David Grant, an MBA student, wants to open Caribbean Internet Café (CIC) in Kingston, Jamaica after he graduates. He thought this was a good business opportunity as Jamaica had reasonable internet users but low internet accessibility. As he was opening the first internet café, he would have a first mover advantage. During his vacation, he estimated the start-up costs, fixed costs and variable costs of operating CIC. Being a former employee at Jamaica Telecommunications Limited (JTL), he approached JTL to invest in his business. JTL proposed to invest $500,000 equity and provide $1,250,000 loan for 10% interest.
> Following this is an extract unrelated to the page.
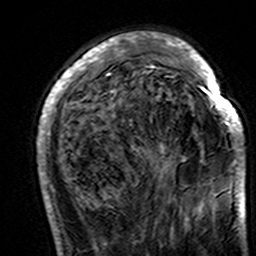
Breast MRI (dynamic contrast-enhanced), one axial slice. Position 46 of 160 along the scan axis. Cropped to one breast. Dynamic contrast-enhanced series, time point 2 of 7 at this slice position (early post-contrast). 3 T. TE 4.6 ms, TR 7.4 ms. 1 mm slice thickness. 256 × 256 image matrix, field of view 144 × 144 mm. Female patient.
Outlined on this slice (semi-automatically segmented with operator editing):
- enhancing-tissue mask used for the functional tumour volume (all voxels passing the contrast-enhancement thresholds inside the analysis volume; usually the tumour): bounding box <37,35,245,195> (left, top, right, bottom; pixels)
Grant, now, has to determine the profitability of the proposed business and decide to proceed with the venture or not.
· Identification of Start-up cost, Fixed Cost and Variable Cost
· Fixed Cost
· Variable Cost per Customer
· Calculation of Contribution Margin
· Breakeven Analysis
1. What managerial issues should David Grant consider before starting the Caribbean Internet Café?
2. Define the fixed, variable and start-up costs in this case.
3. What will be the costs for the very first customer?
4. What is the contribution margin per customer?
5. How many customer visits will CIC need in order for the café to break-even in the first year?
6. How many customer visits will CIC need in order for the café to break-even in year two? Should Grant proceed with the venture?
7. Should Grant proceed with the venture?